11. HA is not authority for the proposition that an expert report which does not refer to GP records must be given little weight. Rather, the case is authority for the proposition that an expert must provide an objective, unbiased opinion on matters within their expertise. This includes making the Tribunal aware of matters that might adversely affect the validity of their opinion (such as GP records). Where an expert's opinion differs from the GP records, they should provide an explanation for this. The expert in that case had failed to do this, instead misrepresenting what the GP records showed (see [122] to [130]). The production of a misleading report is a significant matter to be taken into account when deciding the weight to place upon that report (per [119]).
12. The report in the appellant’s case was not misleading. It was consistent with the evidence from the appellant’s GP at p.294 of the Respondent’s bundle which confirms a history of depression and prescription of antidepressants. In the absence of any finding that the expert had failed to comply with his obligations to the Tribunal, FtTJ Rea materially erred in law by considering himself bound to place little weight on the expert report.
9. Mr Mullen, fairly and correctly, accepted that the appellant’s analysis of the FtT’s decision and of HA is accurate; the Judge’s reasons for giving the report limited weight could not stand; this could not be extricated from his other findings; and the case should be remitted. He made no concession on ground 4, but he did not ask for the terms of the remit to be restricted.
10. The position regarding the expert report and GP records in the present case is not analogous to HA.
11. Mr Halliday asked for such findings as were favourable to the appellant to be preserved. It was agreed that any such findings should be taken as a starting point, subject to any developments in the evidence. Representatives did not consider that any further specification is necessary.
12. It was mentioned that the appellant’s wife is due shortly to have their child. That is not a matter which would necessarily change the outcome of the appeal, but it is one of which the respondent and the FtT should be made aware in good time.
13. Under section 12 of the 2007 Act, and under Practice Statement 7.2, the decision of the FtT is set aside. It stands as a record of what was said, and to the limited extent stated above. The case is remitted to the FtT for a fresh hearing, not before Judge Rea.

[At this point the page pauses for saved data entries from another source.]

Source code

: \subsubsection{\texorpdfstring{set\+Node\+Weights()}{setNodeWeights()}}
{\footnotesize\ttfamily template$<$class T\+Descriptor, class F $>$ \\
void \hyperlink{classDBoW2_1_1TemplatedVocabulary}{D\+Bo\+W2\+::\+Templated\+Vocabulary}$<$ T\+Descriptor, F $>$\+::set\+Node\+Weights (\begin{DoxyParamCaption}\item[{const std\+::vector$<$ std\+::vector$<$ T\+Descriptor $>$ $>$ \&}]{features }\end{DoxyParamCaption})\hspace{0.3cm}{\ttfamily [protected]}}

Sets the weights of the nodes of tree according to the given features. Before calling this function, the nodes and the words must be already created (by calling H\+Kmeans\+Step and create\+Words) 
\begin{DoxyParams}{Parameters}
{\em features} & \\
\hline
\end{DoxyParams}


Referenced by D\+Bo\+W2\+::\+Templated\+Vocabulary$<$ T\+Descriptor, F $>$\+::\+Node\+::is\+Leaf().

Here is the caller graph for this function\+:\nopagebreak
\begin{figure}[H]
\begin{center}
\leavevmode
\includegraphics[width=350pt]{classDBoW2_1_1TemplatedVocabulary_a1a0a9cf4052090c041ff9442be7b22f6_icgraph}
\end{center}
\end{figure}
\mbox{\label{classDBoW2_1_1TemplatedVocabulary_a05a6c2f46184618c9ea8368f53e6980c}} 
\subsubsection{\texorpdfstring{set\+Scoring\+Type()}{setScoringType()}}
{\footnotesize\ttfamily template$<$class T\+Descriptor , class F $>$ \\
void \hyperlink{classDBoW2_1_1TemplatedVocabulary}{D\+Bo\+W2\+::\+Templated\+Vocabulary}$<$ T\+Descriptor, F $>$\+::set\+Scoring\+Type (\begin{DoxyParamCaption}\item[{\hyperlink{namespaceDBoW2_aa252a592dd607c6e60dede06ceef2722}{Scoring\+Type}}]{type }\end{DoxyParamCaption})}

14. No anonymity direction has been requested or made.

H Macleman

24 November 2022
UT Judge Macleman


NOTIFICATION OF APPEAL RIGHTS
1. A person seeking permission to appeal against this decision must make a written application to the Upper Tribunal. Any such application must be received by the Upper Tribunal within the appropriate period after this decision was sent to the person making the application. The appropriate period varies, as follows, according to the location of the individual and the way in which the Upper Tribunal’s decision was sent:
2. Where the person who appealed to the First-tier Tribunal is in the United Kingdom at the time that the application for permission to appeal is made, and is not in detention under the Immigration Acts, the appropriate period is 12 working days (10 working days, if the notice of decision is sent electronically).
3. Where the person making the application is in detention under the Immigration Acts, the appropriate period is 7 working days (5 working days, if the notice of decision is sent electronically).

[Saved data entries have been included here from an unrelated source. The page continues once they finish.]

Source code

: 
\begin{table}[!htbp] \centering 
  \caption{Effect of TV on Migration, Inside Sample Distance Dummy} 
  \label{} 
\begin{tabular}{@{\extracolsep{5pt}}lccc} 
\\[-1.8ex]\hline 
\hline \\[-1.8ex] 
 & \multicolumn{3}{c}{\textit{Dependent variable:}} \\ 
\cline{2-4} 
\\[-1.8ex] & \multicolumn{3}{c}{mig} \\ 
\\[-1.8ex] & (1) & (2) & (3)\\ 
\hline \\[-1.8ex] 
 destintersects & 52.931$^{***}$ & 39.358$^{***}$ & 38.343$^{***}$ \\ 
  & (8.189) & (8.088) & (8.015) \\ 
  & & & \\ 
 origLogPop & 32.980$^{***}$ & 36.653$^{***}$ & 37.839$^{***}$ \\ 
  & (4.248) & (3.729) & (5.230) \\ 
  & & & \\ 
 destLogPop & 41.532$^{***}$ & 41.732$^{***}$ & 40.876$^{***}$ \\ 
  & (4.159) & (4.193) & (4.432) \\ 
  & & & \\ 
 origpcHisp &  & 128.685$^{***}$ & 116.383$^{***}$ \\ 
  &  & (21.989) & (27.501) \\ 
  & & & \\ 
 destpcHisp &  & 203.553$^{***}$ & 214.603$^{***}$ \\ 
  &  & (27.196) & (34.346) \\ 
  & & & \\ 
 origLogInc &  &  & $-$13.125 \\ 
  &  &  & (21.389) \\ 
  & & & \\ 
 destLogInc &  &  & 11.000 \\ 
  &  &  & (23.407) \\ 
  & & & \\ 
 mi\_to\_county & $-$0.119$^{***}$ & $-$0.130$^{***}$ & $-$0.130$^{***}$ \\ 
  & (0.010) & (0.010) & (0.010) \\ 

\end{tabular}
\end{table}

4. Where the person who appealed to the First-tier Tribunal is outside the United Kingdom at the time that the application for permission to appeal is made, the appropriate period is 38 days (10 working days, if the notice of decision is sent electronically).
5. A “working day” means any day except a Saturday or a Sunday, Christmas Day, Good Friday or a bank holiday.
6. The date when the decision is “sent’ is that appearing on the covering letter or covering email.